Я облегченно вздохнула и обняла свою любимую бабушку.

– А телеграфировать маме будем? – на всякий случай поинтересовалась.

– Причина есть? -резонно спросила ба, – Нет? Значит не будем.

Закрыла окно, занавесила его и стала помогать снимать дождевик, а потом долго мыла меня в тазу.

Чистая, измазанная зеленкой, засыпала на кровати, только что застеленной хрустящими от крахмала простынями, измученная прекрасно начавшимся и нелепо завершившимся днем моей первой любви.

 

Глава 5

Парень кудрявый,

Статный и бравый,

Что же ты покинул нас?

Следом мы ходим,

Взоров не сводим

С карих и лукавых глаз!

Ну, постой, погоди,

Молодой паренёк.

Ведь в тебе мы не чаем души!

Ты с одною из нас

Погуляй хоть денёк.

Разве мы не хороши?!

Парень кудрявый (1938 г.)

Музыка: Г. Носов Слова: А. Чуркин

Кира

Проснулась утром от неясного шума на улице. Будто гудел рой растревоженных пчел. Белая занавеска поднималась и опадала от легкого дуновения ветра, от чего косые солнечные лучи освещали комнату, как стоявший в соседней бухте маяк: свет то слепил глаза, то затихал.

Зашла бабуля и нервно закрыла окно, потом тщательно расправила занавески, будто боялась солнца. Поймав вопросительный взгляд, буркнула:

– Так надо. Не подходи к окнам.

И без объяснений покинула комнату.

Стало любопытно: что происходит на улице?

Почему-то на цыпочках подошла к окну и, словно шпионка какая, чуть отодвинула край белого ситца. Забор облепили люди. Лица неприветливы. Но это же соседи, которых знала с детства! Встретившись взглядом с одним из мальчишек, который тут же стал показывать пальцем, отпрянула, будто могла схлопотать пулю в лоб. Ноги не держали, уселась на пол.

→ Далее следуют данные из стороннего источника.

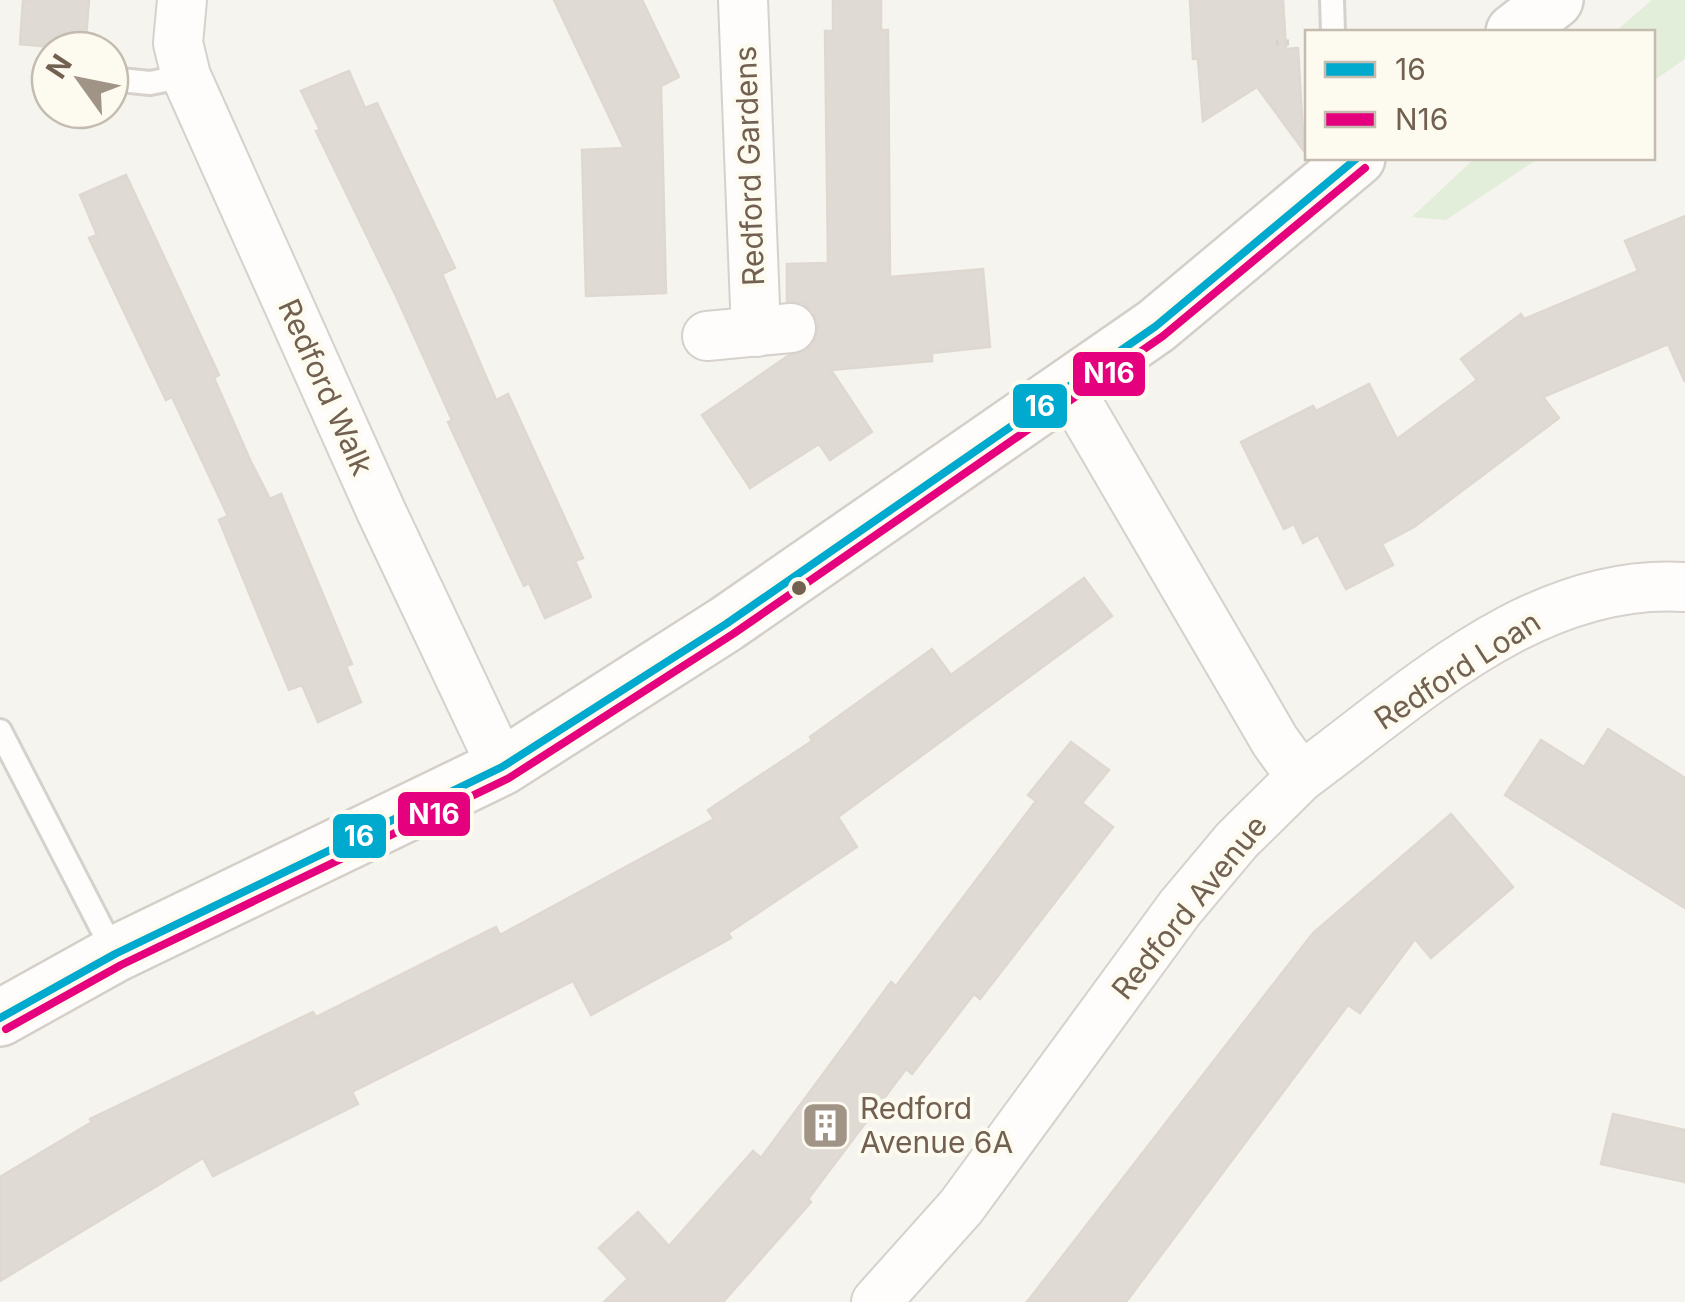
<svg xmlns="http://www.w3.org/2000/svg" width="1685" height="1302" font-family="Inter,sans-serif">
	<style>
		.green { fill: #e2edda }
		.building { fill: #e0dad4; stroke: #ded8d1; stroke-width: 2.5 }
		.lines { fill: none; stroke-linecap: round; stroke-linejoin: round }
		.service-casing { stroke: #d6d1cc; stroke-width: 28 }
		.minor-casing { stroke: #d6d1cc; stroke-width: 52 }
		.secondary-casing { stroke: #d4d0c9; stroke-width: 60 }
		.path { stroke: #d7d2cd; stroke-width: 6; stroke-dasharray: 2.5 8; stroke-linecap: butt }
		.service { stroke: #fefdfc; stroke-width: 22 }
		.minor { stroke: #fefdfc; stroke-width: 48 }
		.secondary { stroke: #fefdfc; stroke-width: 55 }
		.bus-1-casing { stroke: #fdfaf0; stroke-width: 15 }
		.bus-2-casing { stroke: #fdfaf0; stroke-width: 15 }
		.bus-1 { stroke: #00a9ce; stroke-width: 8 }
		.bus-2 { stroke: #e5007d; stroke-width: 8 }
		.bus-dot { fill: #726050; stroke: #fdfaf0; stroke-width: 4 }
		.labels { text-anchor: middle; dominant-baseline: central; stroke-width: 8; stroke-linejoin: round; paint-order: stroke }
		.street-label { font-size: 30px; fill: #726050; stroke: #fdfaf0 }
		.poi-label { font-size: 30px; fill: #726050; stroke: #fdfaf0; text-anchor: start }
		.line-badge { stroke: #fdfaf0; stroke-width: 4 }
		.badge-label { font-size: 28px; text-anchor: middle; font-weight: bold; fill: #fff }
	</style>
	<rect width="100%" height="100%" fill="#f6f4ee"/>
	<g class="green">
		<path d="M1652 0H1685V59L1653 81 1652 32H1615Z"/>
		<path d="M1475 158H1539L1446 220 1412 217Z"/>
	</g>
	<g class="building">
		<path d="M23 0H89L85 50 20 44Z"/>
		<path d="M554 0H642L679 77 661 86 666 293 586 296 582 150 624 148Z"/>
		<path d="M833 0H881V30H888L890 277 983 269 990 347 932 353V361L831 370 872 432 830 460 819 444 750 488 702 415 788 356 806 351 816 338 818 324 813 311 802 303 787 301V264L828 263 825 31H833Z"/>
		<path d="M1190 0H1283L1286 49 1298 48 1304 151 1257 87 1203 121 1198 59H1193Z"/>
		<path d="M349 71 365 108 377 103 455 268 442 274 496 400 508 394 583 558 575 561 591 597 545 618 529 583 524 586 448 422 452 420 396 296 316 131 320 130 301 91Z"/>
		<path d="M126 175 219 375 214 378 251 462 270 499 281 494 352 664 346 666 361 702 318 722 302 685 289 690 219 520 228 516 172 397 166 400 89 238 97 235 80 195Z"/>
		<path d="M1685 216V382L1668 344 1543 397 1559 418 1414 527 1382 544 1393 565 1346 589 1318 535 1303 543 1294 524 1284 529 1241 442 1313 406 1316 411 1369 384 1397 439 1477 380 1461 359 1521 314 1524 319 1638 271 1625 241Z"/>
		<path d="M1084 578 1112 616 838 817 857 847 728 933 731 938 591 1015 573 981 352 1092 358 1104 213 1176 203 1158 0 1281V1177L92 1122 90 1119 313 1012 316 1017 496 927 500 935 714 819 708 810 812 741 810 737 932 649 951 675Z"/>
		<path d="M1608 729 1685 778V908L1505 795 1541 740 1584 767Z"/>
		<path d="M1071 742 1109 770 1082 803 1113 827 980 999 974 994 912 1074 906 1069 808 1199 811 1202 723 1302H604L628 1279 599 1248 638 1212 669 1246 753 1151 761 1158 891 982 896 986 1036 801 1028 795Z"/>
		<path d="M1451 814 1513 887 1431 958 1415 939 1360 1013 1348 1005 1126 1302H1027L1313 933Z"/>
		<path d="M1613 1114 1685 1130V1182L1601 1164Z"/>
	</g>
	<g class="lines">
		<defs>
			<g id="service">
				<path d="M1332 0 1333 32"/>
				<path d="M110 79 150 83 186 76"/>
				<path d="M0 731 115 954"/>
			</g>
			<g id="minor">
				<path d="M182 0 178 43 186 76 381 511 502 767"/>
				<path d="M743 0 756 332"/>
				<path d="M707 336 791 328"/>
				<path d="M1301 777C1414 694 1535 577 1685 587"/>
				<path d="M876 1302 961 1207 1180 908 1237 840 1301 777 1275 741 1069 388"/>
			</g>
			<g id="secondary">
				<path d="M1514 32 1555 0"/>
				<path d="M0 1018 115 954 502 767 726 624 1156 326 1357 158"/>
			</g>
		</defs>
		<use href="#service" class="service-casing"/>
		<use href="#minor" class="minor-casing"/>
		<use href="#secondary" class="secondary-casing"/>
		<path class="path" d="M1276 43 1296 42"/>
		<use href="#service" class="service"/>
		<use href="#minor" class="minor"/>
		<use href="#secondary" class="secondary"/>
		<defs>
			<path id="bus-1" d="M0 1018 115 954 502 767 726 624 1156 326 1357 158"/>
			<path id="bus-2" d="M6 1029 121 965 509 778 733 634 1163 336 1365 168"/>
		</defs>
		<use href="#bus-1" class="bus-1-casing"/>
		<use href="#bus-2" class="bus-2-casing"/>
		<use href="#bus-1" class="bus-1"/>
		<use href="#bus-2" class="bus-2"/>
	</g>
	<defs>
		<symbol id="building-square" viewBox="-11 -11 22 22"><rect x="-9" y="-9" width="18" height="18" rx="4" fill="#a09487" stroke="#fdfaf0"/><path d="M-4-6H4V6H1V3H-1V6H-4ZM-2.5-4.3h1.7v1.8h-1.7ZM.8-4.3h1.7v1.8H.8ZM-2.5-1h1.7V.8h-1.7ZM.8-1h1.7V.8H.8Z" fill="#fff"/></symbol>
	</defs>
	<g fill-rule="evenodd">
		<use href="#building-square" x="798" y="1098" width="55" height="55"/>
	</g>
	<circle class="bus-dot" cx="799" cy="588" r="9"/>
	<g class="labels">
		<g class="street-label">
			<text transform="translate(749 166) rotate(-92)">Redford Gardens</text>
			<text transform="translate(326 387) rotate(66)">Redford Walk</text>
			<text transform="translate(1457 670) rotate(-33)">Redford Loan</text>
			<text transform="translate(1189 907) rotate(-51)">Redford Avenue</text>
		</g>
		<g class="poi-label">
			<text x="860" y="1108">Redford<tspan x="860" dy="34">Avenue 6A</tspan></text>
		</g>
	</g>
	<g class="line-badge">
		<rect x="1071" y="350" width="76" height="48" rx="10" fill="#e5007d"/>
		<rect x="1011" y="382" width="58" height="48" rx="10" fill="#00a9ce"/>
		<rect x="396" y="790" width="76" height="48" rx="10" fill="#e5007d"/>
		<rect x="331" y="812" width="57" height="48" rx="10" fill="#00a9ce"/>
	</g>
	<g class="badge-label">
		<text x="1109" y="383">N16</text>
		<text x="1040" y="416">16</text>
		<text x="434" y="824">N16</text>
		<text x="359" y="846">16</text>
	</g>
	<rect x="1305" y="30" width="350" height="130" fill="#fdfaf0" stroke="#c5bcb0" stroke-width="2.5"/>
	<rect x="1325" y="62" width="50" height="15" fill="#00a9ce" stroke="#c5bcb0" stroke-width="2.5"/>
	<text x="1395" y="80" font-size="30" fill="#726050">16</text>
	<rect x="1325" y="112" width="50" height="15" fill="#e5007d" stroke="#c5bcb0" stroke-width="2.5"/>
	<text x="1395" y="130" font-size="30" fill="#726050">N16</text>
	<g transform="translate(80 80) rotate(303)"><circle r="48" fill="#fdfaf0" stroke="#c5bcb0" stroke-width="2.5"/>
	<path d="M0-8L18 38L0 25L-18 38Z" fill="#a09487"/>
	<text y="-15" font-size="28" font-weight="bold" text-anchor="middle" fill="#726050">N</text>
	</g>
</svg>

Не понимаю, что этим людям нужно? Какая причина заставила их собраться?

Было слышно, как закрываются остальные окна. Собралась держать круговую оборону? Скрипнули половицы, ба стояла за дверью, но почему-то не заходила. Не вытерпев этого ожидания, позвала ее.

Голос отказал, стал высоким и получилось особенно жалобно:

– Бааа, бааа…

Она резко открыла дверь, но замерла, не увидев меня. Когда я поднялась, бабушка крепко обняла, стала похлопывать по спине, утешая:

– Все будет хорошо, деточка. Пройдет время, и они успокоятся.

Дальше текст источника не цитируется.